Kerry Craig, global market strategist for JPMorgan Asset Management:
“The fabled Fed pivot may take longer than the market had been expecting. US equities didn’t react favorably to the outcome of the meeting and that sentiment is likely to flow into APAC markets,” he said. “For APAC, the China reopening story remains a tailwind but the degree that this will be able to offset the higher rates and still support USD remains to be seen.”
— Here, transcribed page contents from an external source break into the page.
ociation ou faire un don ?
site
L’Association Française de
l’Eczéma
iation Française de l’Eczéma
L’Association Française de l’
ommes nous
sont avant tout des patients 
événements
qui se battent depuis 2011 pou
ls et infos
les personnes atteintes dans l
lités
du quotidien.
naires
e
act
Kellie Wood, deputy head of fixed-income at Schroders Australia:
“Despite the upgrade to the dots, the end point is drawing closer. As we move into early next year the data should start to suggest that a recession is approaching. It will take some time for inflation to moderate to a level where the US Fed is comfortable with easing policy,” she said. “With the market already priced for a ~5% cash rate in the next 6 months, the dots are just catching up to what the market has priced for the US policy path.”
Tomo Kinoshita, global market strategist at Invesco Asset Management in Tokyo:
“US shares have seen limited falls, indicating that financial markets are not wholeheartedly believing in that hawkishness, perhaps because some Fed policymakers have talked about the possibility of rate cuts already,” he said. “Long-term bond yields appeared to have peaked out, which is a sign investors are now worried about a recession.”
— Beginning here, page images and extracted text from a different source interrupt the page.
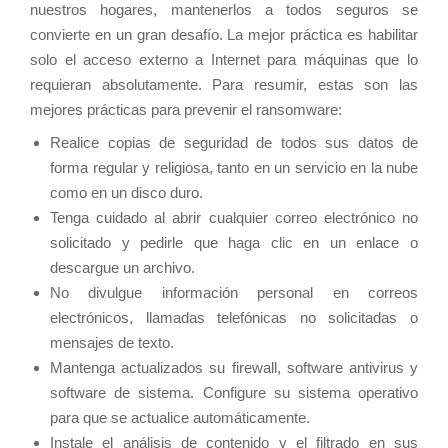
nuestros hogares, mantenerlos a todos seguros se
convierte en un gran desafío. La mejor práctica es habilitar
solo el acceso externo a Internet para máquinas que lo
requieran absolutamente. Para resumir, estas son las
mejores prácticas para prevenir el ransomware:
Realice copias de seguridad de todos sus datos de
forma regular y religiosa, tanto en un servicio en la nube
como en un disco duro.
Tenga cuidado al abrir cualquier correo electrónico no
solicitado y pedirle que haga clic en un enlace o
descargue un archivo.
No divulgue información personal en correos
electrónicos, llamadas telefónicas no solicitadas o
mensajes de texto.
Mantenga actualizados su firewall, software antivirus y
software de sistema. Configure su sistema operativo
para que se actualice automáticamente.
Instale el análisis de contenido y el filtrado en sus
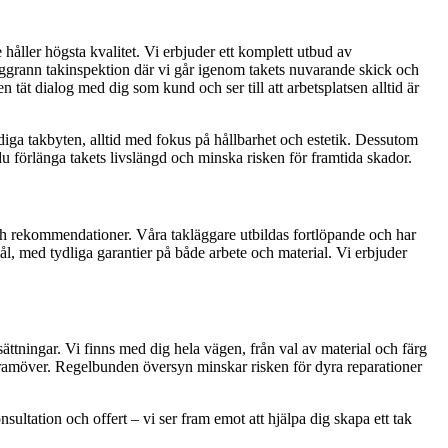
e håller högsta kvalitet. Vi erbjuder ett komplett utbud av
oggrann takinspektion där vi går igenom takets nuvarande skick och
n tät dialog med dig som kund och ser till att arbetsplatsen alltid är
ändiga takbyten, alltid med fokus på hållbarhet och estetik. Dessutom
u förlänga takets livslängd och minska risken för framtida skador.
r och rekommendationer. Våra takläggare utbildas fortlöpande och har
mål, med tydliga garantier på både arbete och material. Vi erbjuder
tsättningar. Vi finns med dig hela vägen, från val av material och färg
 år framöver. Regelbunden översyn minskar risken för dyra reparationer
sultation och offert – vi ser fram emot att hjälpa dig skapa ett tak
Anthony Doyle head of investment strategy for Firetrail Investments:
“Asian markets will take their lead from the US markets,” he said. “The theme of today for Asian markets is defensives holding up the most, so sectors like health care, food and beverages, and transport. Those sectors that were hurt the most, cyclicals or consumer-exposed — autos, tech materials and semiconductors — were down the most.”
Matthew Simpson, senior market analyst at City Index:
“Softer inflation and the prospects of lower Fed rates in 2024 pushed the dollar to new lows, and that’s a win for emerging FX. China’s relaxed Covid restrictions taking precedence over rising cases could allow the yuan to strengthen further, so we continue to like dollar/offshore yuan shorts below the 7.0100 area. Dollar/yen has held above the December 2nd low and seemingly building a base above 135, so we’re on guard for a counter-trend bounce and for a rally to 140.”
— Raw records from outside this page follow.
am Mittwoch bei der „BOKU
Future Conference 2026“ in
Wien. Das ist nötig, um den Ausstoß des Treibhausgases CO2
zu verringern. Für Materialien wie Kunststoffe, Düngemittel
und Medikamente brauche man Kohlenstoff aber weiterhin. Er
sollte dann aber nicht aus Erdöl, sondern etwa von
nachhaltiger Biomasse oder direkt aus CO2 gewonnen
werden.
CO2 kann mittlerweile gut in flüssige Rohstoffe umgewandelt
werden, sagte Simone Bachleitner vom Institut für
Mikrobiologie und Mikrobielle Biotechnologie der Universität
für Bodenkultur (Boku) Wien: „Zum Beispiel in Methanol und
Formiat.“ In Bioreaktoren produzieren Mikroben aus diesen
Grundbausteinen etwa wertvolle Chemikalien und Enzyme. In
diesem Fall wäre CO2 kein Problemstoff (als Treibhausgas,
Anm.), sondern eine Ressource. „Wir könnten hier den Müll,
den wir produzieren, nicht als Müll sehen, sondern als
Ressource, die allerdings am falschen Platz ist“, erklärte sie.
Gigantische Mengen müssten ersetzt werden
Chamath De Silva, senior portfolio manager for BetaShares Holdings:
“USD continues to weaken, which should be supportive for Asian stocks at the margin,” he said. “Equities probably didn’t like that Powell emphasized that financial conditions need to reflect the Fed’s intent and probably explains the modest weakness in US stocks.”
Joseph Capurso, senior currency strategist for Commonwealth Bank:
“AUD/USD temporarily dipped by 1%. Higher commodity prices have supported AUD against the USD and the other major currencies. Now that AUD/USD has broken through resistance, 0.6850 could form a support level,” he said.